Nepal, Grenzgebiet zu Indien. Wenn hier ein Kind in die Sklaverei verschleppt wird, läuft das ungefähr so ab: Eine arme, kinderreiche nepalesische Familie bekommt Besuch von einer freundlichen Inderin. Sie schildert den Eltern überzeugend, wie viel besser es der zehnjährige Sohn in Indien hätte.
Er würde in einer gut situierten Familie leben, zur Schule gehen, leichte Arbeiten verrichten, vom Lohn einen Teil nach Hause schicken können – warum also zögern? Die Frau kommt wieder, irgendwann stimmen die Eltern zu.
Der Sohn wird abgeholt und für den Grenzübertritt gedrillt: Für den Fall, dass das Grenzpersonal misstrauisch Fragen stellt, soll er den Namen einer indischen "Tante" nennen, die er besuchen will. Er kann eine Telefonnummer aufsagen, sein Begleiter sei sein "Cousin". Auch auf hartnäckige Fragen hin wird er standfest bleiben: Ihm gehe es gut, alles sei in Ordnung.
Tatsächlich wird das Kind verschleppt und zur Arbeit gezwungen, in eine Teppichfabrik oder in eine Kohlemine irgendwo in Indien. Von Anfang bis Ende sind die Menschenhändler perfekt durchorganisiert; die Kinder werden von einem Schlepper zum nächsten weitergereicht; oft werden sie dann allein oder in einer Kleingruppe über die Grenze geschickt, wo auf der indischen Seite der nächste "Cousin" wartet.
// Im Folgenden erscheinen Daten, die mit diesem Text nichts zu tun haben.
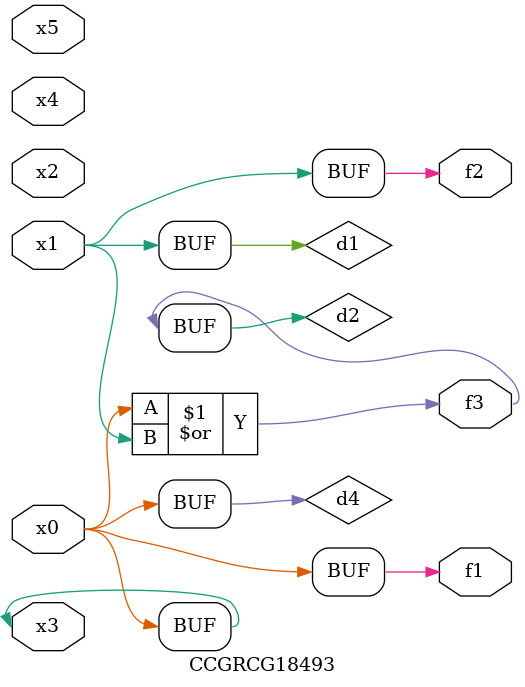
<source format=v>
module CCGRCG18493(
	input x0, x1, x2, x3, x4, x5,
	output f1, f2, f3
);

	wire d1, d2, d3, d4;

	and (d1, x1);
	or (d2, x0, x1);
	nand (d3, x0, x5);
	buf (d4, x0, x3);
	assign f1 = d4;
	assign f2 = d1;
	assign f3 = d2;
endmodule

</source>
"Chhatree", ein Hilfsprojekt im indischen Bundesstaat Uttar Pradesh, bekämpft diese Art von Menschenhandel. Es unterhält Beratungszentren an acht bemannten Grenzübergängen und hat zusammen mit der Partnerorganisation Manav Seva Sansthan (MSS) in den umliegenden Dörfern 80 Förderzentren eingerichtet.
Hier lernen Grenzbeamte, Kinder und ihre Eltern, wie sie Schlepper und Kinder aus Nepal erkennen, wie sie die Opfer ansprechen müssen, damit sie die Wahrheit erzählen. Mit Ausbruch der Corona-Pandemie wurden viele staatliche Schulen geschlossen, die Förderzentren dienten und dienen oft als Ersatz, auch zum Thema Schutz gegen Corona.
Wichtig ist der lokale Ansatz
Stefan Ernst arbeitet seit 14 Jahren bei der Kindernothilfe in Duisburg. Regelmäßig reist er nach Indien. Die Arbeit von MSS und Chhatree ist ihm vor einigen Jahren positiv aufgefallen. Zum einen hatte MSS mit den Vereinten Nationen kooperiert, wichtiger war ihm aber der lokale Ansatz: "Die Menschen in den Dörfern bestimmen mit, wie die Hilfsgelder eingesetzt werden."
Chhatree heißt auf Deutsch "Schutzschirm". 185 mutmaßlich verschleppte Jungen und Mädchen zwischen sechs und 18 Jahren wurden seit Projektbeginn 2020 befreit. Die Kindernothilfe unterstützt Chhatree für fünf Jahre und rechnet damit, dass in dieser Zeit etwa 2000 Kinder zu ihren Eltern zurückgebracht werden können. Die Menschen in den Dörfern bestimmen mit, wie und wofür die Hilfsgelder eingesetzt werden
Die Kindernothilfe e. V. wurde als christliches Hilfswerk 1959 gegründet. Im Jahr 2021 hat der Verein über 2,3 Millionen Kinder in 36 Ländern mit Hilfe von 346 Partner- organisationen in 530 Projekten gefördert.